*WHAT TO WORK ON:*
- A) Reproduce the passage of the call tree description below from "The layout of" up to and including "touch other rectangles.".
- B) Using the call tree description below, decide whether each statement agrees with it. Answer yes or no for each, and quote the deciding words.
(i) The top function of a call tree is always main().
(ii) Standard library functions are broken down into their own subtrees.
(iii) The text in the diagram must use a proportional 12-point font.
- C) Answer these questions from the call tree description below.
(i) What do the nodes of a call tree represent?
(ii) In the example program, what value does foo() return?
(iii) What must a rectangle in the diagram not touch?

*PASSAGE TO READ:*
+ + + + + + +
Given a C program, generate a graphical call tree.

A call tree is a tree where the nodes represent stack frames, and the connections represent nested function calls. For example, here is a simple C program and its call tree:

#include <stdio.h>

int foo() {
    return 4;
}

int bar(int a) {
    return a + 2;
}

int baz(int a, int b) {
    return a + foo() + bar(a)*bar(b);
}

int main() {
    int a = baz(1, 2);
    printf("%d\n", a);
    return 0;
}

call tree

Layout

The layout of a call tree is as follows:

  • The top function is always main().
  • On the next level below are all of the functions that main calls, in order of calling (top-to-bottom, left-to-right).
  • On the next level are all of the functions that those functions call, and so on.
  • The leaves of the tree are functions which do not call other functions, or are standard library functions (which are treated as black boxes).
  • Each function (with its argument list) is in a rectangle, large enough that the function name and argument list isn't touching the rectangle's borders.
  • Rectangles must not touch other rectangles.
  • The lines drawn between the rectangles must not touch or cross any line or rectangle other than the two rectangles they are connecting.
  • The text must be a monospaced 14-point font.
+ + + + + + +
*PROVIDED INFORMATION:*
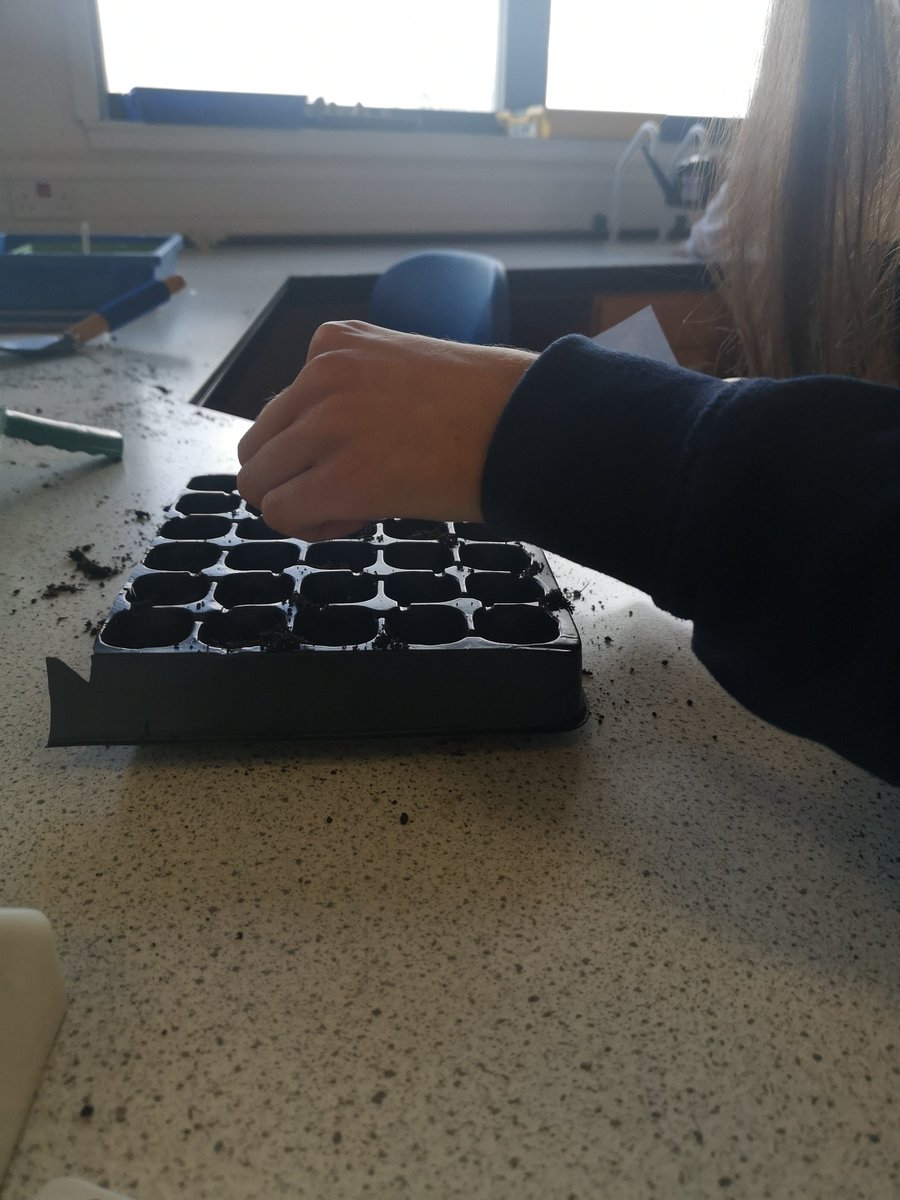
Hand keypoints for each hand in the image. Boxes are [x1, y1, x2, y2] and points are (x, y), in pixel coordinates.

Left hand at [236, 320, 535, 539]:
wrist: (524, 425)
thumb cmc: (483, 405)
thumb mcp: (401, 368)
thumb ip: (351, 392)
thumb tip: (319, 445)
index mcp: (333, 343)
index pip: (282, 409)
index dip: (312, 446)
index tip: (355, 456)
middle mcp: (319, 377)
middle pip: (259, 447)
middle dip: (294, 476)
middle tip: (346, 488)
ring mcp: (325, 426)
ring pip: (259, 483)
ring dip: (299, 502)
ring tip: (352, 505)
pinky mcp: (338, 478)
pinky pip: (281, 513)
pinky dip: (310, 526)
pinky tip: (355, 517)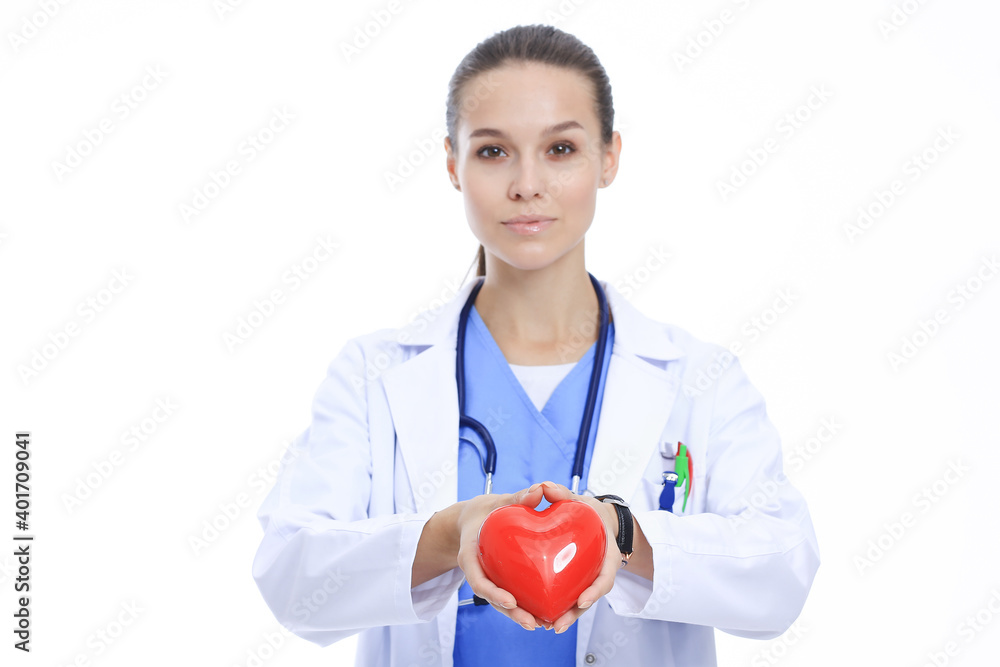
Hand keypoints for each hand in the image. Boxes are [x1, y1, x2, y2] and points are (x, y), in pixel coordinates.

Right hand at [454, 483, 551, 629]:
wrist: (474, 518)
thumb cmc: (486, 510)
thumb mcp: (498, 501)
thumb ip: (518, 497)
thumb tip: (540, 490)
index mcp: (471, 555)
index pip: (478, 579)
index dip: (493, 593)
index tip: (510, 601)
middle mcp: (478, 571)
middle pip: (492, 598)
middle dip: (510, 612)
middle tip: (530, 622)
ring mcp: (489, 577)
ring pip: (502, 602)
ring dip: (519, 615)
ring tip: (540, 624)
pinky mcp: (500, 580)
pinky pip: (511, 595)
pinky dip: (524, 606)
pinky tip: (543, 614)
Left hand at [532, 481, 622, 634]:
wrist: (594, 517)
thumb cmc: (587, 509)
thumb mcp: (578, 499)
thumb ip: (562, 493)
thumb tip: (543, 487)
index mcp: (606, 555)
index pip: (605, 577)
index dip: (595, 591)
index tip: (582, 601)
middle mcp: (599, 570)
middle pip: (590, 596)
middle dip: (575, 613)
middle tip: (557, 624)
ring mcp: (587, 577)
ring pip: (578, 602)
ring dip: (565, 616)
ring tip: (548, 626)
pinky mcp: (574, 580)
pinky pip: (567, 595)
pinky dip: (557, 607)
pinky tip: (539, 616)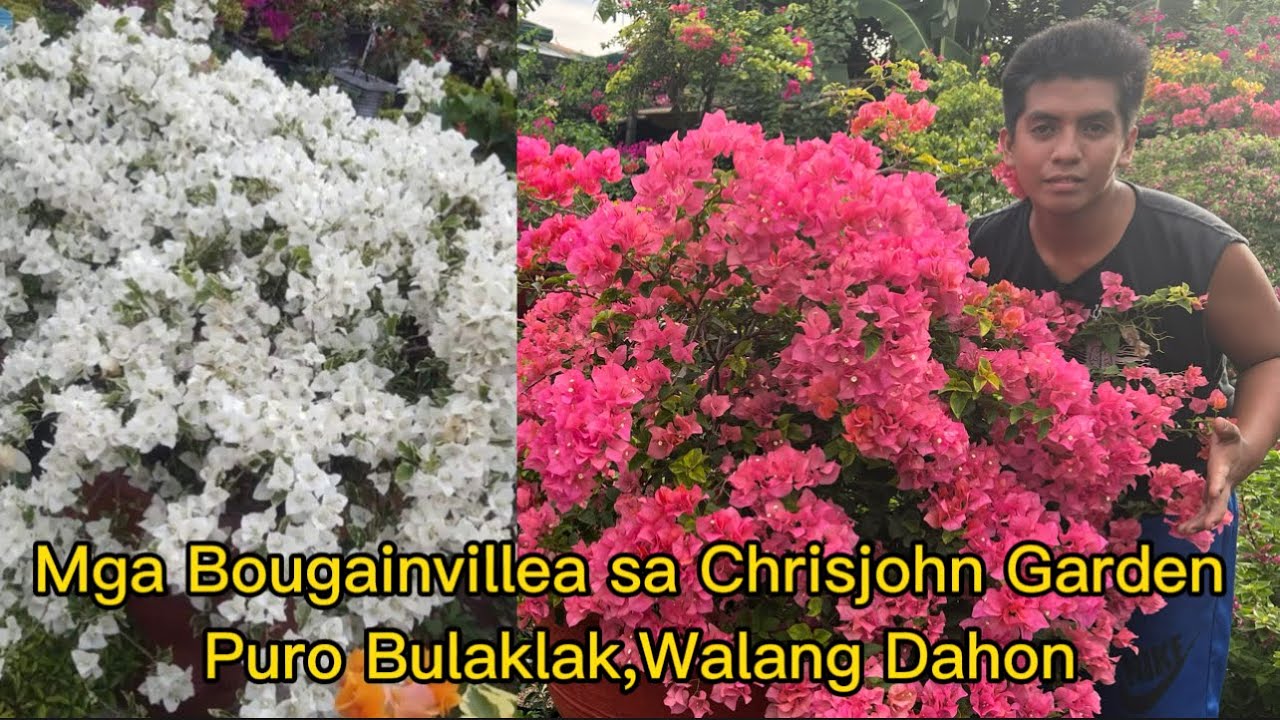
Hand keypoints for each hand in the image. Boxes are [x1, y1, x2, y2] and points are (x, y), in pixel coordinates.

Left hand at [1177, 416, 1246, 535]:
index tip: (1213, 493)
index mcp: (1224, 469)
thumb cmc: (1233, 442)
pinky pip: (1205, 512)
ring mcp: (1219, 494)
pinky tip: (1182, 530)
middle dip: (1213, 514)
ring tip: (1182, 531)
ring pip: (1211, 512)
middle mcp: (1223, 485)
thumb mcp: (1230, 433)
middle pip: (1219, 503)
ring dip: (1198, 523)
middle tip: (1204, 525)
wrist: (1245, 455)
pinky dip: (1196, 522)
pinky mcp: (1213, 498)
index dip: (1217, 485)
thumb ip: (1225, 428)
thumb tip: (1218, 421)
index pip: (1220, 478)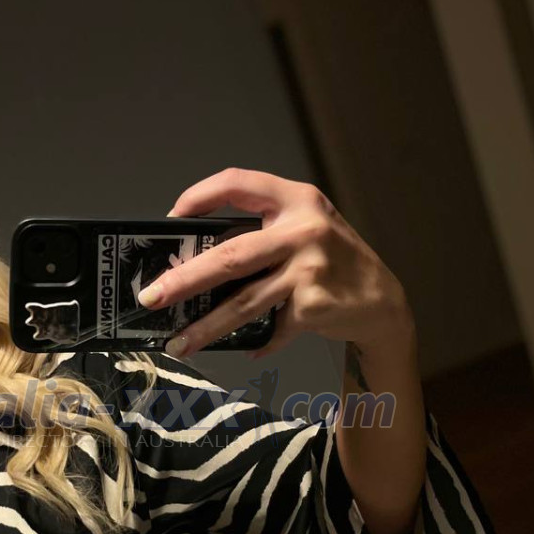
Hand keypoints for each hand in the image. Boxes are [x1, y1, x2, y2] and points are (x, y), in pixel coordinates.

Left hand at [139, 167, 413, 359]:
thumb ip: (261, 233)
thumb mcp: (305, 229)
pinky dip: (256, 343)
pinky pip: (269, 329)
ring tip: (178, 343)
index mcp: (295, 200)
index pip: (238, 182)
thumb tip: (193, 261)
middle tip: (152, 296)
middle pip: (229, 256)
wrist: (381, 301)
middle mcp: (302, 230)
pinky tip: (245, 351)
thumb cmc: (333, 261)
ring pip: (242, 303)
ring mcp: (308, 269)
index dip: (199, 196)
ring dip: (205, 327)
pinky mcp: (311, 306)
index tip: (171, 218)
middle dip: (183, 279)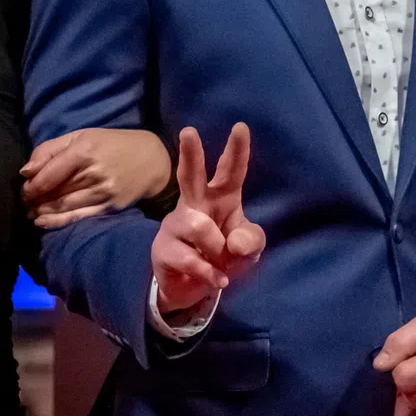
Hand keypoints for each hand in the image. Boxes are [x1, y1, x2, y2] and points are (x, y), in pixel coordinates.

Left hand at [22, 128, 171, 228]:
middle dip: (33, 201)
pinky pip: (78, 218)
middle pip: (53, 192)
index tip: (23, 190)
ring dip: (41, 213)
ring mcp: (103, 192)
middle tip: (22, 204)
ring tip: (30, 213)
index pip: (47, 175)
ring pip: (63, 207)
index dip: (30, 187)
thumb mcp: (81, 136)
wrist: (152, 159)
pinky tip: (43, 222)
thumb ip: (50, 150)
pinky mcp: (110, 207)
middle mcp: (93, 172)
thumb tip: (25, 172)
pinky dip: (57, 222)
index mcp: (84, 150)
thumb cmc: (111, 144)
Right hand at [151, 124, 265, 316]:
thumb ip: (252, 241)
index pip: (230, 171)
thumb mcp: (248, 250)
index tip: (241, 127)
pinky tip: (217, 279)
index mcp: (221, 198)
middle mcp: (195, 204)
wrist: (192, 288)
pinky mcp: (163, 248)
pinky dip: (210, 273)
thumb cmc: (224, 256)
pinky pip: (191, 259)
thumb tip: (234, 244)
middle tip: (189, 131)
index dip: (236, 150)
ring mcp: (176, 224)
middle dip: (190, 153)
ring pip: (199, 227)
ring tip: (222, 263)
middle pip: (190, 174)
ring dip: (217, 250)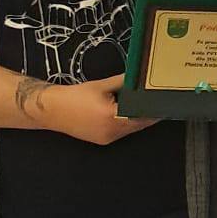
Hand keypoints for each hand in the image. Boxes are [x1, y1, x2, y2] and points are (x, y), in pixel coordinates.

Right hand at [34, 74, 156, 145]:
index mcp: (113, 117)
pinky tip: (128, 114)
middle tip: (157, 104)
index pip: (142, 115)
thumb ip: (123, 81)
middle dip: (148, 115)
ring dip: (137, 120)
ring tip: (144, 107)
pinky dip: (126, 124)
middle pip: (138, 124)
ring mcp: (108, 138)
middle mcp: (112, 131)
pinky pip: (121, 133)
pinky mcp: (103, 141)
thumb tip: (138, 76)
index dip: (154, 110)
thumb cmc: (75, 96)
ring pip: (130, 130)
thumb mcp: (102, 85)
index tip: (164, 103)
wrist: (52, 110)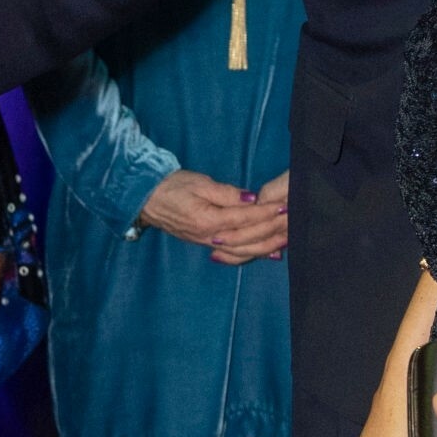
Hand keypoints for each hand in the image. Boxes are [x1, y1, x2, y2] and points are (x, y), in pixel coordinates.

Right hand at [138, 169, 287, 262]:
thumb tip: (251, 199)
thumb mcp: (199, 183)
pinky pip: (233, 253)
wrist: (145, 199)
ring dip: (265, 246)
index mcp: (207, 220)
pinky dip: (251, 254)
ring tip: (286, 240)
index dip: (265, 213)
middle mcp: (209, 237)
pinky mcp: (205, 244)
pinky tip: (266, 252)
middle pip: (246, 239)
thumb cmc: (171, 186)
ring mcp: (206, 243)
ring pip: (242, 250)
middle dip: (270, 231)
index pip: (243, 218)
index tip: (283, 207)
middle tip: (291, 222)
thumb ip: (226, 193)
+ + + + + + +
*COMPLETED EXERCISE:*
- A)
The layout of a call tree is as follows:

  • The top function is always main().
  • On the next level below are all of the functions that main calls, in order of calling (top-to-bottom, left-to-right).
  • On the next level are all of the functions that those functions call, and so on.
  • The leaves of the tree are functions which do not call other functions, or are standard library functions (which are treated as black boxes).
  • Each function (with its argument list) is in a rectangle, large enough that the function name and argument list isn't touching the rectangle's borders.
  • Rectangles must not touch other rectangles.

- B)
(i) Yes: "The top function is always main()."
(ii) No: "or are standard library functions (which are treated as black boxes)"
(iii) No: "The text must be a monospaced 14-point font."

- C)
(i) Stack frames
(ii) 4
(iii) Other rectangles